# What the task requires
Starting at the beginning of the records and stopping after the line that contains "text I did nothing", write those lines out again with "elements" swapped for "items" and nothing else changed. Leave the picture out.

# Material for this exercise
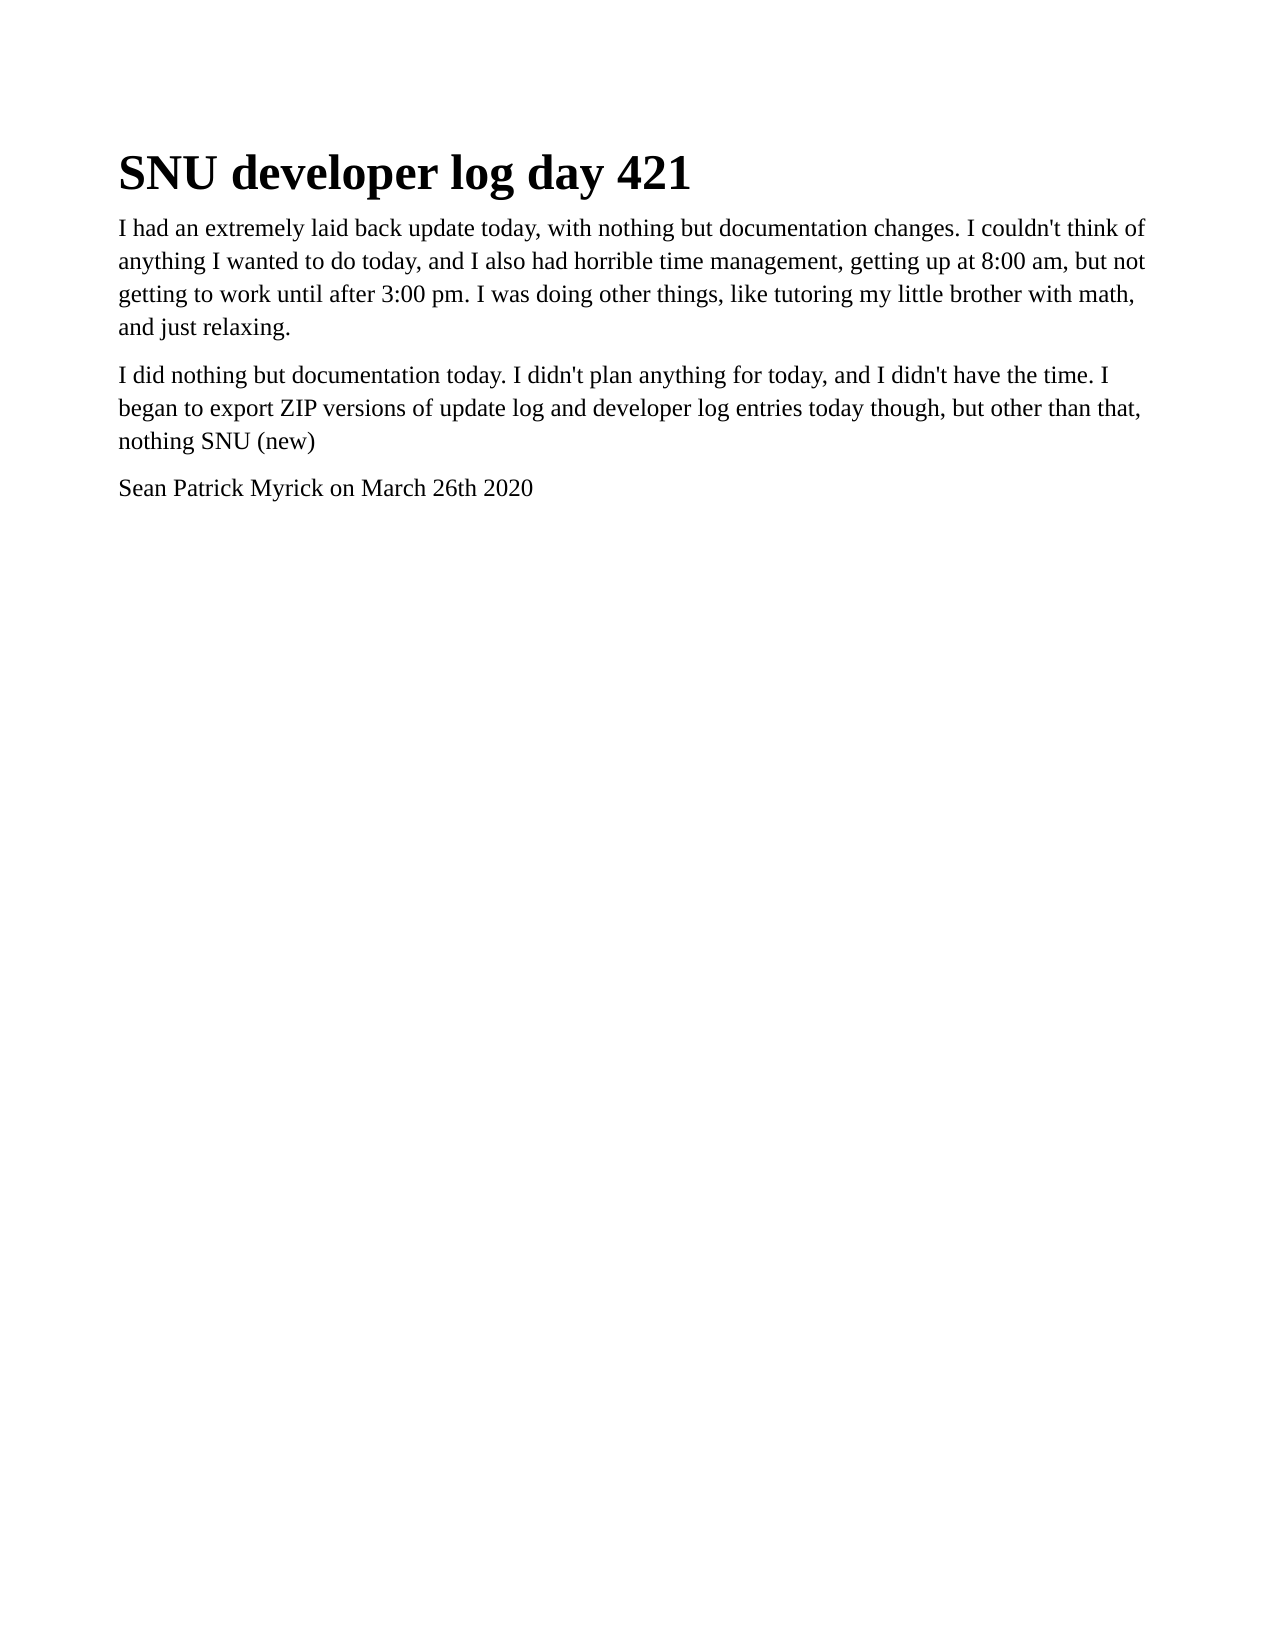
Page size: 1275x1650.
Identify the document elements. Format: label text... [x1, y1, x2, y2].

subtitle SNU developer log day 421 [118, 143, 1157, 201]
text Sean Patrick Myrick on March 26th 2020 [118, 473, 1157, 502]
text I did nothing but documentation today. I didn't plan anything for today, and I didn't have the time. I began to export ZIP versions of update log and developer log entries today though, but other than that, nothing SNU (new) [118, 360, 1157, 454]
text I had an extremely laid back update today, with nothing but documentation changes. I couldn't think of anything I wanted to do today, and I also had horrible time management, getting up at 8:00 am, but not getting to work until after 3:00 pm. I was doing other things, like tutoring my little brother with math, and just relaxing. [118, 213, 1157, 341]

# Result of this exercise
Page size: 1275x1650.
Identify the document items. Format: label text... [x1, y1, x2, y2].

subtitle SNU developer log day 421 [118, 143, 1157, 201]
text Sean Patrick Myrick on March 26th 2020 [118, 473, 1157, 502]
text I did nothing but documentation today. I didn't plan anything for today, and I didn't have the time. I began to export ZIP versions of update log and developer log entries today though, but other than that, nothing SNU (new) [118, 360, 1157, 454]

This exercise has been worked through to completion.